** Instructions for the task **
The required answer is every line of the data containing the word "FineBer".

** Page-level text extractions **
%%

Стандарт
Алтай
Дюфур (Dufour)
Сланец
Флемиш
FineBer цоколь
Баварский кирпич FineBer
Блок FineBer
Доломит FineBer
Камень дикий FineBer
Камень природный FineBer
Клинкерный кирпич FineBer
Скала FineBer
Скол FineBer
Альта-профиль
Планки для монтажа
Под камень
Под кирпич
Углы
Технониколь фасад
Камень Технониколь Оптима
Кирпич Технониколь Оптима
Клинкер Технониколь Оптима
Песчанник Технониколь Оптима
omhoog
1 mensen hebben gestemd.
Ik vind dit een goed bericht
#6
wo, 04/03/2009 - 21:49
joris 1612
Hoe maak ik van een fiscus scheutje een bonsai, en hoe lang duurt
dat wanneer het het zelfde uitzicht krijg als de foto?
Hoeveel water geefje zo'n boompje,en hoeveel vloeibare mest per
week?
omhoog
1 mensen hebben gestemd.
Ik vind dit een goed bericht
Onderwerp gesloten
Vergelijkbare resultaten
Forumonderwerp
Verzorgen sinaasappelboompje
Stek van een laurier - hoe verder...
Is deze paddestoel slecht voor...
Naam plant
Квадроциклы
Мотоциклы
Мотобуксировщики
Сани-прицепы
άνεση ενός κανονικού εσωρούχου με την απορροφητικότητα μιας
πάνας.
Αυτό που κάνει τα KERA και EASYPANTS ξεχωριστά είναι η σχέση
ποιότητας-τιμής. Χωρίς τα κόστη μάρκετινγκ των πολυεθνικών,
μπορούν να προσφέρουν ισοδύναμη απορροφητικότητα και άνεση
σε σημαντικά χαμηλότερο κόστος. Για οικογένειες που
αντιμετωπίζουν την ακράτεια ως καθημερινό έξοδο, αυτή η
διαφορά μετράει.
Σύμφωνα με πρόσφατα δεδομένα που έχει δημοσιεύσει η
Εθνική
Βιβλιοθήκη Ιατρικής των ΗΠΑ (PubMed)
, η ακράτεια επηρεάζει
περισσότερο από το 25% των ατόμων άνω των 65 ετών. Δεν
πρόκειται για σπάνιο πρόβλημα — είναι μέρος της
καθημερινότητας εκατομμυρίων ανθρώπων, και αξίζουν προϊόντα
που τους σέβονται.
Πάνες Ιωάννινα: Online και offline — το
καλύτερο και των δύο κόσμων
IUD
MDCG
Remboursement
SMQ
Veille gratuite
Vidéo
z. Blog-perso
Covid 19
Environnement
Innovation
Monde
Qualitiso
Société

%%

** Solution for this task **
FineBer цоколь
Баварский кирпич FineBer
Блок FineBer
Доломит FineBer
Камень дикий FineBer
Камень природный FineBer
Клинкерный кирпич FineBer
Скала FineBer
Скол FineBer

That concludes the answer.